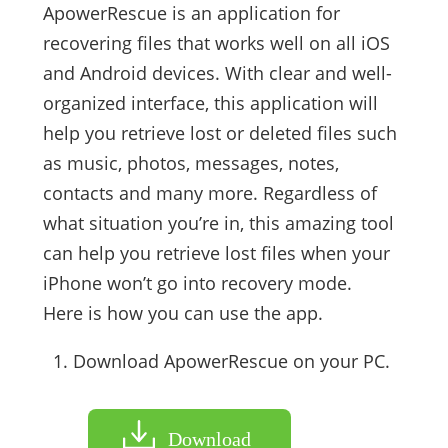
ApowerRescue is an application for
recovering files that works well on all iOS
and Android devices. With clear and well-
organized interface, this application will
help you retrieve lost or deleted files such
as music, photos, messages, notes,
contacts and many more. Regardless of
what situation you’re in, this amazing tool
can help you retrieve lost files when your
iPhone won’t go into recovery mode.
Here is how you can use the app.
Download ApowerRescue on your PC.
Download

━━━

Problem to solve
Go through the listing above and write out exactly the lines starting with the one holding "recovering files that works well on all iOS" and running through the one holding "contacts and many more. Regardless of", ends included, and no others.

Result for this exercise
recovering files that works well on all iOS
and Android devices. With clear and well-
organized interface, this application will
help you retrieve lost or deleted files such
as music, photos, messages, notes,
contacts and many more. Regardless of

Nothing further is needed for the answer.